Чарли растерялся. Не то чтобы его поразила сама новость. Напротив, факт насильственной смерти среди членов семьи был, в общем-то, нормальным, довольно обыденным явлением. А уж то, что Доминик со своим несносным характером спокойно дожил до своего возраста, казалось едва ли не чудом. Но в ходе сложившейся ситуации, убийство вполне могли приписать ему, Чарли Портсно. Дон, конечно, умный человек, но убийство сына может затмить разум кому угодно.
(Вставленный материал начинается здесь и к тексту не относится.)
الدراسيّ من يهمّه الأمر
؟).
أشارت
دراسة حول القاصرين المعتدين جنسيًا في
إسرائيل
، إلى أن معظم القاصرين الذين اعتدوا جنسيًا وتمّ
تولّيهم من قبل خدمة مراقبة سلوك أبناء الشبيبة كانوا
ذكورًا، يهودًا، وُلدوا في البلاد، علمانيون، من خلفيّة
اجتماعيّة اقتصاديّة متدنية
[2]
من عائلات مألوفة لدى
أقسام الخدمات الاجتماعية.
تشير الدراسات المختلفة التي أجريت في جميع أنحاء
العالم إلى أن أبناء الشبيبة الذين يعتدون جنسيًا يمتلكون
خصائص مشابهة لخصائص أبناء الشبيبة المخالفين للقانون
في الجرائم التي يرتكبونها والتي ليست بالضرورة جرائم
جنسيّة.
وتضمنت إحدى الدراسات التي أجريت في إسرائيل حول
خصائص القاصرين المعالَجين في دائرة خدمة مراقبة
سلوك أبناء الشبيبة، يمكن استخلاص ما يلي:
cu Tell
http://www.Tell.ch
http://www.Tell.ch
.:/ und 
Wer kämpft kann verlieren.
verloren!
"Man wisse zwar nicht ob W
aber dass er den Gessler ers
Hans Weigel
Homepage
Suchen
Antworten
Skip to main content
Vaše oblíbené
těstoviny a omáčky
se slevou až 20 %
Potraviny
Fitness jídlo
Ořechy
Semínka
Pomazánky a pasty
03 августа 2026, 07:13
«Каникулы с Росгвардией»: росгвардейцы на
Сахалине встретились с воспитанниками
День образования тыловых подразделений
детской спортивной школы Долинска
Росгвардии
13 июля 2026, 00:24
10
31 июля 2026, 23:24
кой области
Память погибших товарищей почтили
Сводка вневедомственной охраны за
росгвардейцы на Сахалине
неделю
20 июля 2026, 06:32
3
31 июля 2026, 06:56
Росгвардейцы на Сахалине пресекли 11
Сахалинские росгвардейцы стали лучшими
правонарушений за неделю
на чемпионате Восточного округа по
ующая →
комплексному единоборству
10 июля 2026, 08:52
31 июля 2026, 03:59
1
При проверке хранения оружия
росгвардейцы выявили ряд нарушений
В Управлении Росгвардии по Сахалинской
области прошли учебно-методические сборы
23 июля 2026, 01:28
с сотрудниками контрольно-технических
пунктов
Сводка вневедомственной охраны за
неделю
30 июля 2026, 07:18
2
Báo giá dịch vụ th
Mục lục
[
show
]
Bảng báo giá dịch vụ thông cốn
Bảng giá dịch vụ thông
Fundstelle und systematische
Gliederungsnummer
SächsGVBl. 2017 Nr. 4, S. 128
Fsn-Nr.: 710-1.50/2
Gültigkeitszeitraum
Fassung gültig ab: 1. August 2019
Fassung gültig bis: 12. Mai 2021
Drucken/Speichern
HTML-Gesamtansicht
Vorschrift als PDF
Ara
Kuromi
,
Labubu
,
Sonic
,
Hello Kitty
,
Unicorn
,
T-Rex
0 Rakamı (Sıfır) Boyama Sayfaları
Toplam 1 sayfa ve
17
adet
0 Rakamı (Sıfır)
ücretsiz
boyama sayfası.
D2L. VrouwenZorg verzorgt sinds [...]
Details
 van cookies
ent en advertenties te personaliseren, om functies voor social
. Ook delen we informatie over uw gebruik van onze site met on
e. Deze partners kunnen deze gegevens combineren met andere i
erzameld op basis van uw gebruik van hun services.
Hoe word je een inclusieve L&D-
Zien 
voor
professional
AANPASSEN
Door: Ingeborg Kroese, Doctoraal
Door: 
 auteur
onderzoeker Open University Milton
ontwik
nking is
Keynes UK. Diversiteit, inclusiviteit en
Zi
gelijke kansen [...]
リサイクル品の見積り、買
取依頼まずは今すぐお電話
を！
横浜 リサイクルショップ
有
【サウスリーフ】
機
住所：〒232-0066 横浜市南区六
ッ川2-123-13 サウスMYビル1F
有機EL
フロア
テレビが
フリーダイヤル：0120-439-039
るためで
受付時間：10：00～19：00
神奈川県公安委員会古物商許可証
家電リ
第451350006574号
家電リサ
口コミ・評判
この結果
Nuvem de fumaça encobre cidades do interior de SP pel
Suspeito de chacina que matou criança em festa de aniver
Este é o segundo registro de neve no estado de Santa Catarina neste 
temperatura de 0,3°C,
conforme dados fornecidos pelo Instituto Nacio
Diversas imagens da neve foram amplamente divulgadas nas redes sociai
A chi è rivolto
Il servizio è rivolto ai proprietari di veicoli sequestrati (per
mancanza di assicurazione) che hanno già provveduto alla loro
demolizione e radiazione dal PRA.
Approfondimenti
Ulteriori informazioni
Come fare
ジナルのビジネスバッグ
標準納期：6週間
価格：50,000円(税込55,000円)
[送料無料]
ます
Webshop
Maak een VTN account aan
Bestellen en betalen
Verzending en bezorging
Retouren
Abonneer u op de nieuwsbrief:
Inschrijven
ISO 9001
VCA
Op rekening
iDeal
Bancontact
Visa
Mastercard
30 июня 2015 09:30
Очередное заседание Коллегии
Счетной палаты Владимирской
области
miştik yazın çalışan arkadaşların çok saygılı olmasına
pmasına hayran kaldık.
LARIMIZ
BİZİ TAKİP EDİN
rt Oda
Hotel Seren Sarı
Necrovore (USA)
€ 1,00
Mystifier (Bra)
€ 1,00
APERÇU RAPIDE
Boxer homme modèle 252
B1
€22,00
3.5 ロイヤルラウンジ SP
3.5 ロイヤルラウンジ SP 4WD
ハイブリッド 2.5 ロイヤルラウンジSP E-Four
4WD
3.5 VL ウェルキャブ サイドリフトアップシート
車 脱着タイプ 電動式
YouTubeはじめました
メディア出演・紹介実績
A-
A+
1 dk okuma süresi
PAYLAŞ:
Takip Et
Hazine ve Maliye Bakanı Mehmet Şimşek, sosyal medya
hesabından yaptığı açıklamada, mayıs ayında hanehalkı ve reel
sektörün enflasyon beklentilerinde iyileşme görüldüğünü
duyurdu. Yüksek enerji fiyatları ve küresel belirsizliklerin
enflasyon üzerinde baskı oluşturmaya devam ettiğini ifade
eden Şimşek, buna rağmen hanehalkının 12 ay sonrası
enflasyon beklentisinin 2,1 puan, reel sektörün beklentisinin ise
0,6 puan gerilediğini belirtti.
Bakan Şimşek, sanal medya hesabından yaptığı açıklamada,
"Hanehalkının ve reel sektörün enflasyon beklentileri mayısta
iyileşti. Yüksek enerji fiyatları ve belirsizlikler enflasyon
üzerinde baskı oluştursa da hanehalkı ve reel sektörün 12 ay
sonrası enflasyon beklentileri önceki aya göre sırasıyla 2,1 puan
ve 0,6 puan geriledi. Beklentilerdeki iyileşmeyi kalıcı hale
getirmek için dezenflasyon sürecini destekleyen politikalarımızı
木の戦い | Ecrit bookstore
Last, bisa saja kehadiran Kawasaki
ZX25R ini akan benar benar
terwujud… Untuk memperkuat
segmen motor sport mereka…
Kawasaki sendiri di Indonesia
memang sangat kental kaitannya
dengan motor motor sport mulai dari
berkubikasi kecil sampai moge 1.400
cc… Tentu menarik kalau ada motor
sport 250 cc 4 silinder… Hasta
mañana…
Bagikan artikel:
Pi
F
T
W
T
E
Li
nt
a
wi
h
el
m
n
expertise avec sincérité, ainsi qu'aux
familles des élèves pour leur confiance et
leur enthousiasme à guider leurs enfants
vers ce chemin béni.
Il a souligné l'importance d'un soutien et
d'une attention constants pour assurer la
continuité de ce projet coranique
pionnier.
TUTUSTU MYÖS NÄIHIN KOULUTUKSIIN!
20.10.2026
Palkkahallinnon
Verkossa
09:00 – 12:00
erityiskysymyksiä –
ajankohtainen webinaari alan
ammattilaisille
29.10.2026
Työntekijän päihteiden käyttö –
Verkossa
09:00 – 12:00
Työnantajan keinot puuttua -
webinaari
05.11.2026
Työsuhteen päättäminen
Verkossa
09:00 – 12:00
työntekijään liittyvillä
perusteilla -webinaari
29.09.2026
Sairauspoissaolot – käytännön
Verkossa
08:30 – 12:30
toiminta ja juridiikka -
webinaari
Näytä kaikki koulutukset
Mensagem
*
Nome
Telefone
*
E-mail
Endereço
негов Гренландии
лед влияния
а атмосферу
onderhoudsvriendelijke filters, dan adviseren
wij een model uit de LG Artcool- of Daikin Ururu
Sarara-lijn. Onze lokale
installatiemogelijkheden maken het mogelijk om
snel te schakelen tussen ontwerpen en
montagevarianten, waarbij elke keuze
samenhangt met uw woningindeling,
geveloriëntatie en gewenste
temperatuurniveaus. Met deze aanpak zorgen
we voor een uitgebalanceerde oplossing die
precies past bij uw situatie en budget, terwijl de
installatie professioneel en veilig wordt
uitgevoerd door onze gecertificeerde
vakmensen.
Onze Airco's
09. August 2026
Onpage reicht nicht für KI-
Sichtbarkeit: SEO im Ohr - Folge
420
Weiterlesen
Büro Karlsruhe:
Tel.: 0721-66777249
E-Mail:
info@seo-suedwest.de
Тем более, после письма, в котором Чарли недвусмысленно заявил о своих намерениях относительно своего бывшего босса.
— Дон решит, что это моих рук дело, — вздохнул он.
— Почему?
— Из-за письма.
— Не волнуйся. Оно у меня. Я не отдал его Коррадо.
Энджело усмехнулся, доставая письмо из кармана пиджака.
— Слава Богу.
— Более того, он хотел, чтобы ты пришел к нему завтра в полдень, принять полномочия босса. Коррадо именно так и сказал.
Чарли почувствовал, что окончательно перестает понимать происходящее.
— Он что, не подставлял меня?
— Я знаю его пятьдесят лет. Чарли, сынок, поверь, если дон сказал: «нам нужен Чарли Портено», значит, так оно и есть.
— Постой, но они с Домиником наняли Айрин, чтобы…
— А с чего ты взял, что это ОНИ? С Айрин разговаривал только Доминик. Коррадо лишь сказал ей привести деньги.
— Но… Он так сказал? Сам?
— Да. Времени у нас очень мало. Пока Коррадо ничего не знает о похищении Филаджи, и не нужно, чтобы ему это стало известно. Пусть думает, будто все идет по плану. Наш бизнес должен продолжаться, и ты
— единственный человек, способный взять бразды правления в свои руки. Коррадо хочет сделать тебя боссом? Пусть делает.
— А как быть с Филаджи?
— Завтра утром, в десять часов, ты высадишь Филаджи на углу Сорок второй и Пятой авеню, у Публичной библиотеки. В квартире его уже будут ждать фэбээровцы, об этом позаботимся мы с Эдуардо. Вот и все. А затем сразу же отправляйся к Коррадо. Ты понял?